**Task requirements**
a: In the reviewer response on spectral learning for tree-structured HMMs, which inference method did Biesinger et al. find to outperform the other approximations on both artificial and real data?
b: Pick up the reviewer response on spectral learning for tree-structured HMMs after its last sentence and continue it.

**Passage to read**
-=-=-
Regarding the importance of the problem, HMMs are a standard model for biological sequences (including proteins, DNA etc, not just chromatin) and trees are a standard model for relationships between cell types, species, individuals etc. Thus the model extends beyond the specific application in chromatin to a large number of important biological problems. We note that Reviewer 2 wrote that it is "an important current problem in comparative epigenomics" and Reviewer 6 wrote that it is "an important practical problem".

Regarding the lack of comparison to EM, Biesinger et al. (BMC Bioinformatics 2013) performed extensive comparisons of structured mean field (SMF) variational inference to EM, as well as mean field variational inference and loopy belief propagation, for tree-structured HMMs. They showed convincingly that SMF outperforms the other approximations on both artificial and real data and concluded that "The closeness between SMF free energy and the exact log likelihood indicates that the SMF method captures the majority of correlation between variables." Thus we believe it is appropriate to use SMF as the baseline instead of EM in our experiments. Furthermore, Song and Chen (Genome Biology 2015) performed extensive comparisons of spectral learning with EM (e.g. as implemented in the software ChromHMM) for regular HMMs and concluded that spectral learning outperforms EM for real biological data. Thus we also omit the comparison to EM for regular HMMs.

Regarding simulated data, a recent manuscript by Mattila, Rojas and Wahlberg (arXiv 1507.06346) evaluated spectral learning for HMMs on simulated data and concluded that its performance depends on the specific data set but spectral learning is often preferable for large number of observations. In particular, this suggests that spectral learning should be a good method for real biological data.

Reviewer 2:

Please see our response to Reviewer 1 regarding simulations and the extensive comparisons to regular HMMs (including the ChromHMM software) in Song and Chen (Genome Biology 2015).

Reviewer 3:

Regarding the cost of the standard spectral method, we apologize that our manuscript was not clear. In theory, the cost of applying the standard method naively is discussed in lines 188-191, which is Omega(n^D m^D). The reason is that the meta observation matrix to be recovered (using naive method) is an explicit n^D * m^D matrix: the meta state at time t is (z_t^v)_{v \in V}, which takes m^D values, and meta observation at time t is (x_t^v)_{v \in V}, which takes n^D values. In the experimental section we wrote that the standard spectral method could not run on our workstation because it ran out of memory (despite optimized use of sparse linear algebra packages). We will clarify this point in the final version.
-=-=-
**Records shown**

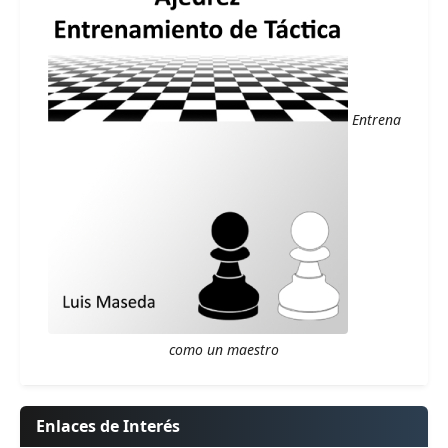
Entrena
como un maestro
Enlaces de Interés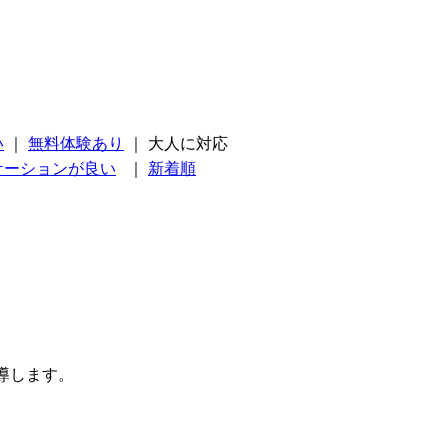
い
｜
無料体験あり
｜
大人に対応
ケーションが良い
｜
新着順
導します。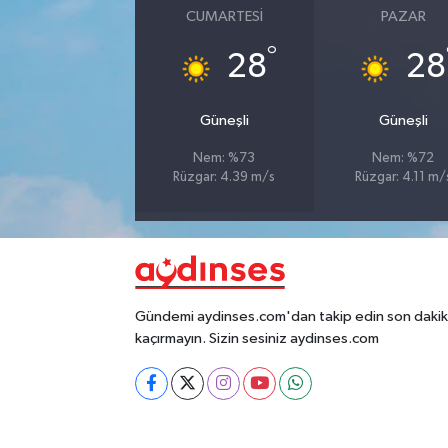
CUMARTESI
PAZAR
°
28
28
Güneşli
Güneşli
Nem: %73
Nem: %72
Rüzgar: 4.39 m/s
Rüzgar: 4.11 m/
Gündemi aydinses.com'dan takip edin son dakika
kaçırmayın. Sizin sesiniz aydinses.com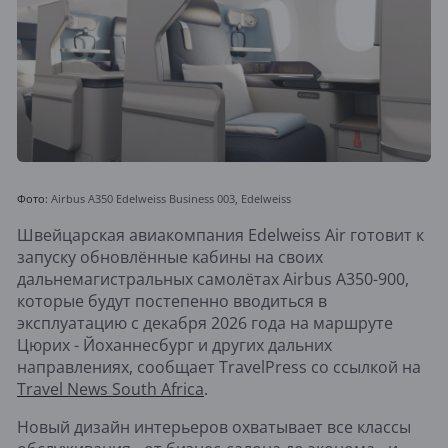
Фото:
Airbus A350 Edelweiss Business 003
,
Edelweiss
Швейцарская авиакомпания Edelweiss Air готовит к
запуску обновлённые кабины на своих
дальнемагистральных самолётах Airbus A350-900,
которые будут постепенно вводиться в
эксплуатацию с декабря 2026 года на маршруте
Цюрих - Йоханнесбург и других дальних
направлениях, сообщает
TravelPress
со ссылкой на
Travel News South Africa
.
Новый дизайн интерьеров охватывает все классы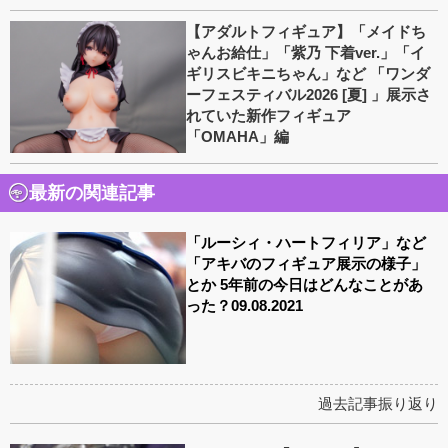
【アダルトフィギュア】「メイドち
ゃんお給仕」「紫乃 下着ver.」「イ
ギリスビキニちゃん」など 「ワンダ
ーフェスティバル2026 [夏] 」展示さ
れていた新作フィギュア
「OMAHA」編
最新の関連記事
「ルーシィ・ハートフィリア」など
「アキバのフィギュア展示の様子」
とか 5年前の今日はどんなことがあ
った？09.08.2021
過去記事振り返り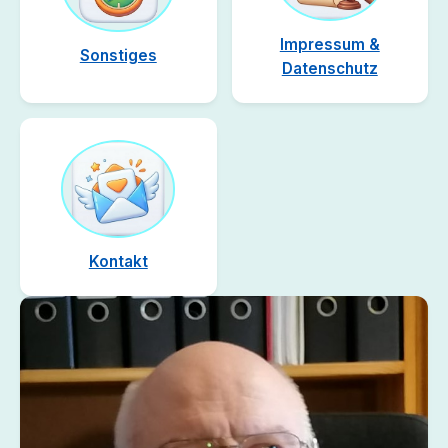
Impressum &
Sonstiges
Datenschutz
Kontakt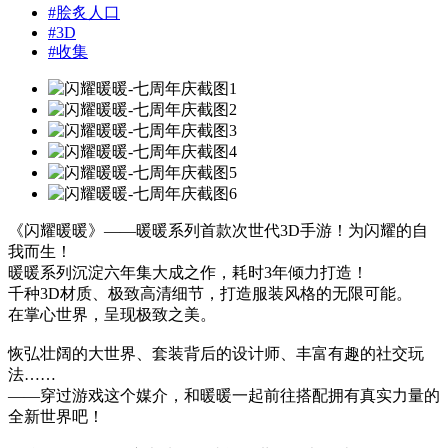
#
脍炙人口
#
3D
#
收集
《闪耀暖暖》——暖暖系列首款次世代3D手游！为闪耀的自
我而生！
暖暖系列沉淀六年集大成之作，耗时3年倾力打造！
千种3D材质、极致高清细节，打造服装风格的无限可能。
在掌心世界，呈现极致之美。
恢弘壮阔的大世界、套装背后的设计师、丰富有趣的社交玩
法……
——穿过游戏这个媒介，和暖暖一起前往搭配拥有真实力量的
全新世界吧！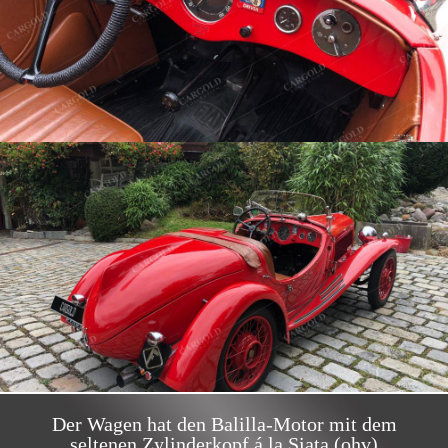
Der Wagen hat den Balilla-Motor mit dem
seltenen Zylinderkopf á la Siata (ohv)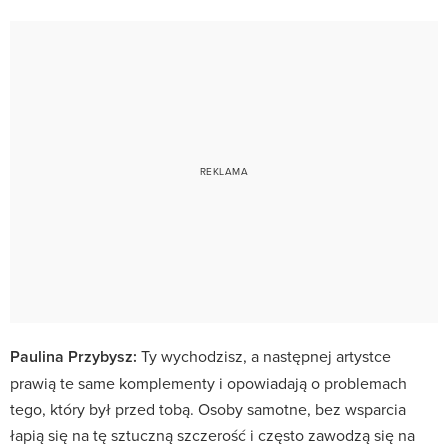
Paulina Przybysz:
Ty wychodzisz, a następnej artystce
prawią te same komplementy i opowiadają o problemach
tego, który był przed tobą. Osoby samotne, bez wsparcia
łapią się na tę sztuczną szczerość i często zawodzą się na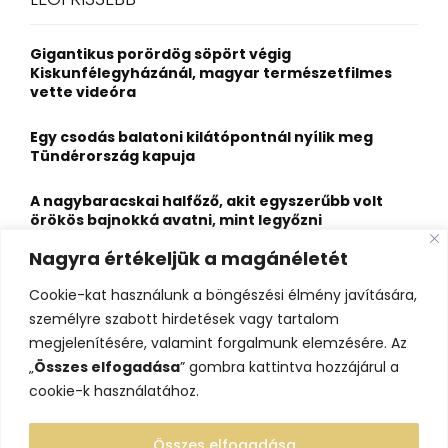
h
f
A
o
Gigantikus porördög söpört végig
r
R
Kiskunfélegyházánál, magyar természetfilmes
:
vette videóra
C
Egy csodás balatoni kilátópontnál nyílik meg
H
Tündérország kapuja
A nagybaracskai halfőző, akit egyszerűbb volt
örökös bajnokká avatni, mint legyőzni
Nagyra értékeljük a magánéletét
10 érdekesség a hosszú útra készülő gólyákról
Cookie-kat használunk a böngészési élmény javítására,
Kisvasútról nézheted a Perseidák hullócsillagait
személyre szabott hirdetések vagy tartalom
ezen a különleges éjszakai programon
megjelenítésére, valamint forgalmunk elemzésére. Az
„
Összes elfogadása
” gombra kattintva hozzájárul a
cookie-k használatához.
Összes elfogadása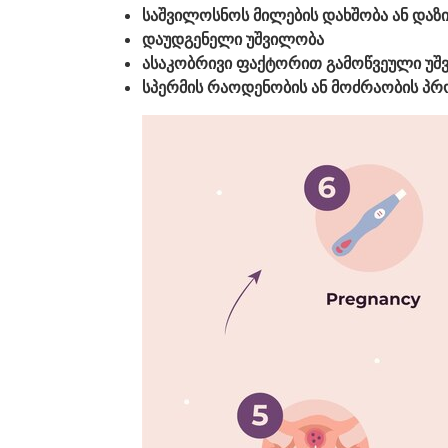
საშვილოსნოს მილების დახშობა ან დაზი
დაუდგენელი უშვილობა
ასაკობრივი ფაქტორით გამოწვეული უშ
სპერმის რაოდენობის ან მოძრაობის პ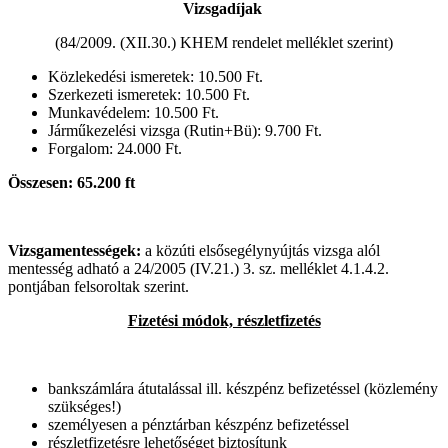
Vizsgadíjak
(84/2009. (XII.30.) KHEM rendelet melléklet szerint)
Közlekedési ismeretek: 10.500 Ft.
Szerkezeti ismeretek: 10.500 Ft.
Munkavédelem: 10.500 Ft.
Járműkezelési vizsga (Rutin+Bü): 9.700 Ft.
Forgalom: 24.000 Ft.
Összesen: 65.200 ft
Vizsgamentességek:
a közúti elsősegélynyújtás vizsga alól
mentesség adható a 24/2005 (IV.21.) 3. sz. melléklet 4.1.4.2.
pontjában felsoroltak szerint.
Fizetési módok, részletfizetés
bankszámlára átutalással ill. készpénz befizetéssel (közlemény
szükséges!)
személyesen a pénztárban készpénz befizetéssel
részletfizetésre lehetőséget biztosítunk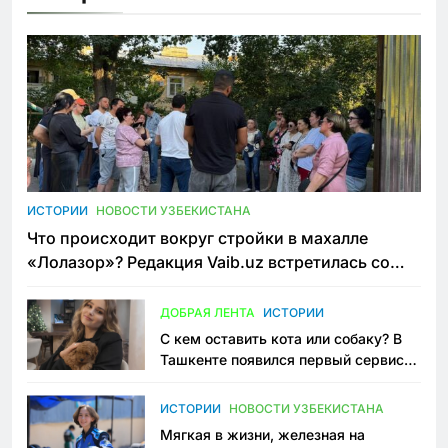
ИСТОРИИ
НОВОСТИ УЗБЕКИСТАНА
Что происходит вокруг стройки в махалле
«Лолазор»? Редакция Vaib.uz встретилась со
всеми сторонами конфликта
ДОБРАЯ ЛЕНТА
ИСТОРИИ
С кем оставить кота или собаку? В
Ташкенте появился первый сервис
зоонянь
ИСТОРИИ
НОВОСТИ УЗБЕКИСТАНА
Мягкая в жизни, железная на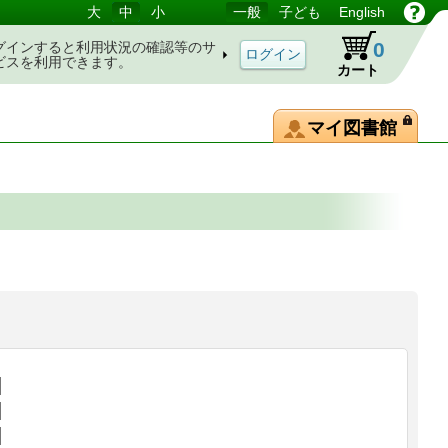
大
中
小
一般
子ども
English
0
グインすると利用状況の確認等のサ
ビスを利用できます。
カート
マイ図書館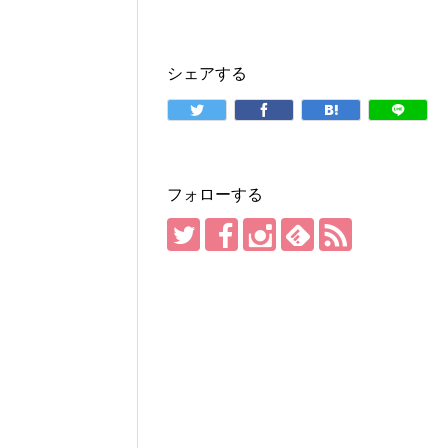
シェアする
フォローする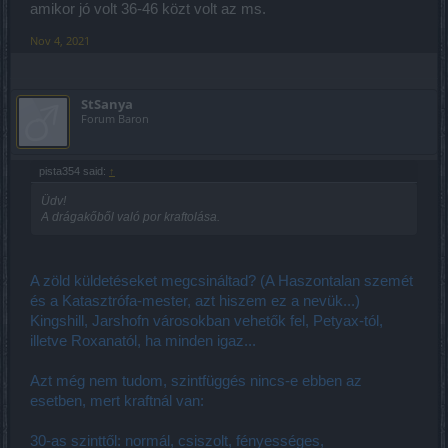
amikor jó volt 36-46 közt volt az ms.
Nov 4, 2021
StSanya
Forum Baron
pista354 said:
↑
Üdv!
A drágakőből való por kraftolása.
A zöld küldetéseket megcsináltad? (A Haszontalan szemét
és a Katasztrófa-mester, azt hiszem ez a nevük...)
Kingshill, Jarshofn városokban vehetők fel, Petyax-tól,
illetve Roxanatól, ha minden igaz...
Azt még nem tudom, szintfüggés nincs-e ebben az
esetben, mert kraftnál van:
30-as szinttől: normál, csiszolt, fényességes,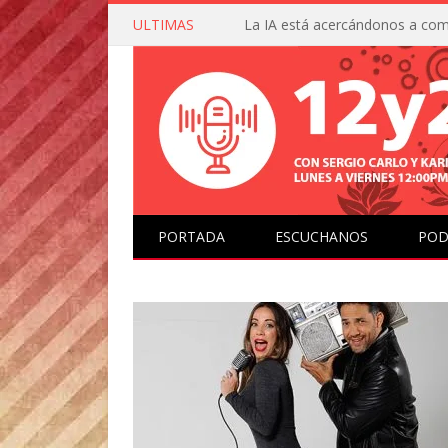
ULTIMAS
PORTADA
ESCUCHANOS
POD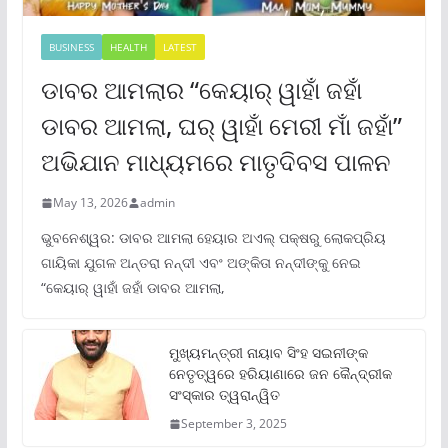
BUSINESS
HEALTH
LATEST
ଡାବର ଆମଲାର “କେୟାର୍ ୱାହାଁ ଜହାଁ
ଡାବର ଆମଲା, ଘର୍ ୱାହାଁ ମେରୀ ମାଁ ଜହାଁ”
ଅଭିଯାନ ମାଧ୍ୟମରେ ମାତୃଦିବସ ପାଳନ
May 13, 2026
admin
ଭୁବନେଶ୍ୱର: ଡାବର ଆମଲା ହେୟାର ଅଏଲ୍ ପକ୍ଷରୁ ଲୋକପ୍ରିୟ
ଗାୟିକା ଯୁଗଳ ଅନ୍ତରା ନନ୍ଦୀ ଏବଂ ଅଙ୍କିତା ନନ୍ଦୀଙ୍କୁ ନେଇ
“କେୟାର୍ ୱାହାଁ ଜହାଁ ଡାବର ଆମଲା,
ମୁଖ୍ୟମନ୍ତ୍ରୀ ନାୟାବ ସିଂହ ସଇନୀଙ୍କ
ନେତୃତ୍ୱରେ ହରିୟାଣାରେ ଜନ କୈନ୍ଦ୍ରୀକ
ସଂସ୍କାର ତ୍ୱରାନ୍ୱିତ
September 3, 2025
-=-=-
**Results**
a: Structured mean field (SMF) variational inference.

b:
Regarding the novelty of the methods, we respectfully note that our Skeletensor method is quite different from the symmetrization procedure in the standard spectral algorithm for HMMs based on tensor decomposition. In particular handling the asymmetry of the matrices is considerably more delicate in our algorithm. We would also like to point out that Reviewer 1 wrote that both the Skeletensor and Product Projections arguments were novel to him/her.

Reviewer 4:

We would like to point out that the model we study is applicable to many problems in biology as described in our response to Reviewer 1.

Reviewer 5:

Regarding the novelty of the methods, please see our response to Reviewer 3.

Thank you for the suggestions - we will improve the motivation of the model in the final version. Briefly, biological sequences are not fixed length - for example, different species like mouse and pig have different lengths from human.

Also, trees are a classic probabilistic model in biology and are commonly used to model relationships between cell types or species. In addition to Biesinger et al. BMC Bioinformatics 2013 cited above, other prominent examples that combine trees and (generalizations of) HMMs in biology include Siepel et al. Evolutionarily conserved elements in vertebrate, insect, worm, and yeast genomes, Genome Research, 2005 and Pedersen et al. Identification and classification of conserved RNA secondary structures in the human genome, PLoS Computational Biology, 2006. Previous methods in biology typically used the EM algorithm.